It’s the start of a new year, and as I always do at the beginning of the new year, I resolve to work out more to stay healthy. As I well know, it’s hard for me to stick with anything for very long, this blog not withstanding. So I’ve come up with an incentive that I think will keep me on track. Starting this week, I am paying myself $5.00 every time I go to the YMCA, and I’ll kick in another $1.00 for every mile I walk in a single day. And this is the best part: I’m putting the money in a fund to buy my children’s Christmas presents. Brilliant, yes? I just love, love, love those kids and grandchildren so much, I couldn’t stand to disappoint them next Christmas.

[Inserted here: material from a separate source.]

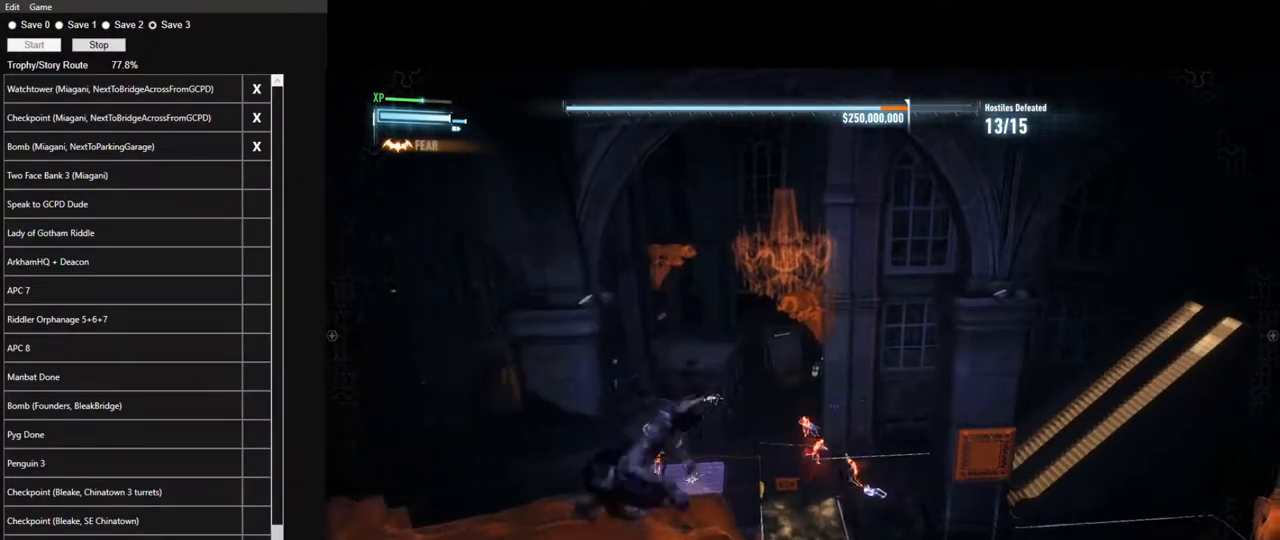
{"keys": ["f"], "mouse": [], "mouse_move": "still", "events": [[450, "f", "down"]]}
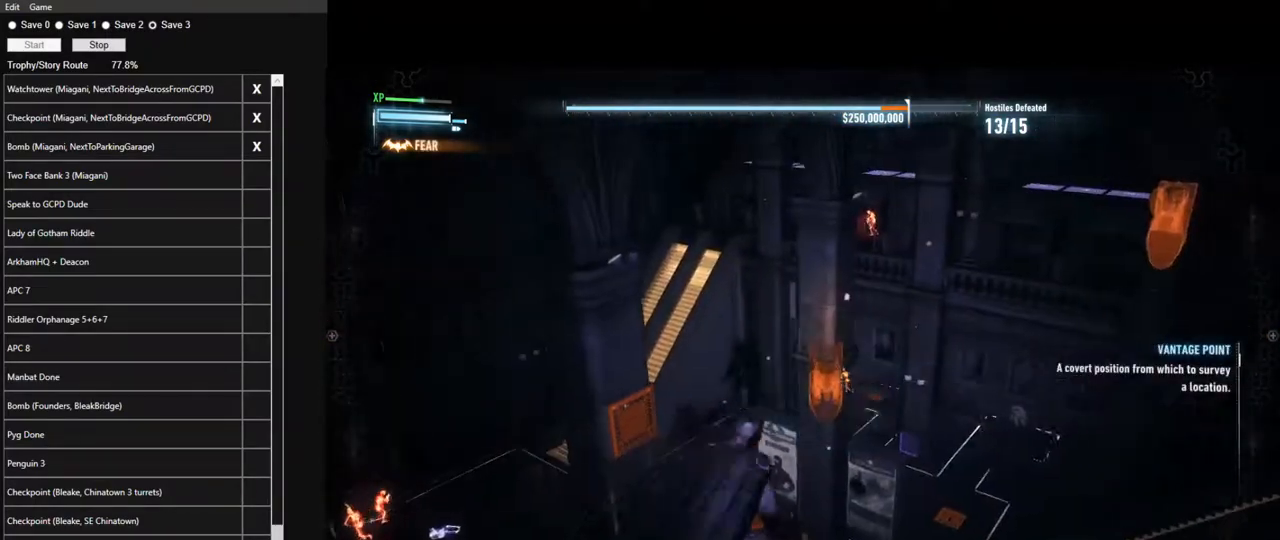
{"keys": [], "mouse": [], "mouse_move": "still", "events": [[50, "f", "up"]]}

I couldn’t stand to see their little boo-hoo faces if nothing was under the Christmas tree from Mommy. I mean, I know every year they say, “Oh, Mom, you don’t need to buy us anything. Your love is all we want.” But what kind of a mother would I be if I listened to them?
I went to the Y on Monday, and then yesterday I went for yoga. At the end of the day, my husband called as he was leaving work and asked me if I wanted to go to the Y to work out with him when he came home. Cha-ching! Twice in one day. What a bonus for my little sweeties! It’s only Wednesday morning, and already my children have fifteen dollars in their kitty.
This is also a great way to reduce my spending. After all, my employer (me) doesn’t have an unlimited supply of funds. She can only stretch her retirement check so far. From now on, instead of drooling over the clothes in the J.Jill or Talbot’s catalogues, I’m going to put them right in the trash. My money is going straight into my kids’ Christmas fund. After I work out, of course.
Today I have nothing on my schedule except laundry. Usually, on days like this, I would sit back and read or play my music, but I need to exercise for my children (my E-string is broken again anyway). I can’t decide if I should go to the gym or walk to the library, a three-mile round trip. Or, I could walk to the gym, a two-mile round trip, plus I’d get the five bucks for working out. If I was a really good mom, I would walk to the library, walk to the gym, and work out. This tires me out just thinking about it.
I hope I can keep this up. I wonder if I should let my children know about my plan. That way, if I start to falter, they can encourage me. After all, their happiness is at stake. Now I wonder if I can get my husband to make the same deal with me. I could really use a new MacBook next Christmas. Hey, I’m only thinking of his well-being.